* _Document section_:
BEGIN

It’s 2009. I’m 10 years old, and my baby sister is two. My family is on vacation — that year, my Mom took us to Orlando. My favorite older cousin is with us, my aunts and uncles in tow. Our time there is a blur, and the end of each day leaves me exhausted and ready for bed — I even miss home a tiny bit, despite the fun I’m having. And yet, at the end of each day of this vacation, I find myself returning to a room filled with people I love. My mother is on the phone with one of her friends; my sister and baby cousin are playing tag around the room, giggling and laughing; my Nana is chastising them from her bed, hiding laughs of her own; my older cousin is gesturing me over to the couch to watch a movie with him. The day has been long, and even though I am tired, a smile crosses my face. This is home, even for a short time. This is where I end my day.

END

(Source data)
BEGIN

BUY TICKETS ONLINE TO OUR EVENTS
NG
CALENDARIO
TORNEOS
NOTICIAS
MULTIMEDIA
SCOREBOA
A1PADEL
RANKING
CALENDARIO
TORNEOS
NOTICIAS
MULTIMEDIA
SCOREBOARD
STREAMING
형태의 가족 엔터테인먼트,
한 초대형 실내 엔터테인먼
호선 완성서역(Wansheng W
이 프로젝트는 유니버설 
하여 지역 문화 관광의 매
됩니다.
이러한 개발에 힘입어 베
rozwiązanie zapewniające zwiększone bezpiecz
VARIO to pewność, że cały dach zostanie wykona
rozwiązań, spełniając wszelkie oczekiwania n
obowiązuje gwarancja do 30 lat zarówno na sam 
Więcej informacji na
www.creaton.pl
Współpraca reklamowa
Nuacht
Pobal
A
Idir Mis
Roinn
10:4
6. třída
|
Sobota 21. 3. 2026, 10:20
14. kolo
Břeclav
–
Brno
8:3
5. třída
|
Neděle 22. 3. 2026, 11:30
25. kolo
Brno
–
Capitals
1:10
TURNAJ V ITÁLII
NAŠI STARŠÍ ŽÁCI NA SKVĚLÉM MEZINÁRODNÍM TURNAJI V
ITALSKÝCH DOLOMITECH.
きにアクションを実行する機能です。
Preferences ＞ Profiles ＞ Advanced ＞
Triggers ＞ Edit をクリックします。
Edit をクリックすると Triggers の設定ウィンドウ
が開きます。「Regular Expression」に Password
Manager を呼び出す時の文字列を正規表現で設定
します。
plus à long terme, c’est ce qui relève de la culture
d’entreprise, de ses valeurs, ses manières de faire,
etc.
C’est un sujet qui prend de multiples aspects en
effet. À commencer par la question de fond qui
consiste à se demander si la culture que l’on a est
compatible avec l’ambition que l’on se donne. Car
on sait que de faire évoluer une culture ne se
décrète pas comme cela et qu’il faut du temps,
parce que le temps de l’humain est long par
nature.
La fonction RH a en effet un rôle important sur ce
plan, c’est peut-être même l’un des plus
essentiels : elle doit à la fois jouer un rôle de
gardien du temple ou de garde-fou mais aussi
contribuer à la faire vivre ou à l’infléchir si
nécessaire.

END

* _Exercise prompt_:
Answer these questions about the Orlando vacation passage:
1. How old is the narrator's baby sister?
2. What city did the family visit on vacation?
3. What is the older cousin inviting the narrator to do on the couch?
Rely only on the text, not on the records.

* _Solution below_:
1. Two years old.
2. Orlando.
3. Watch a movie with him.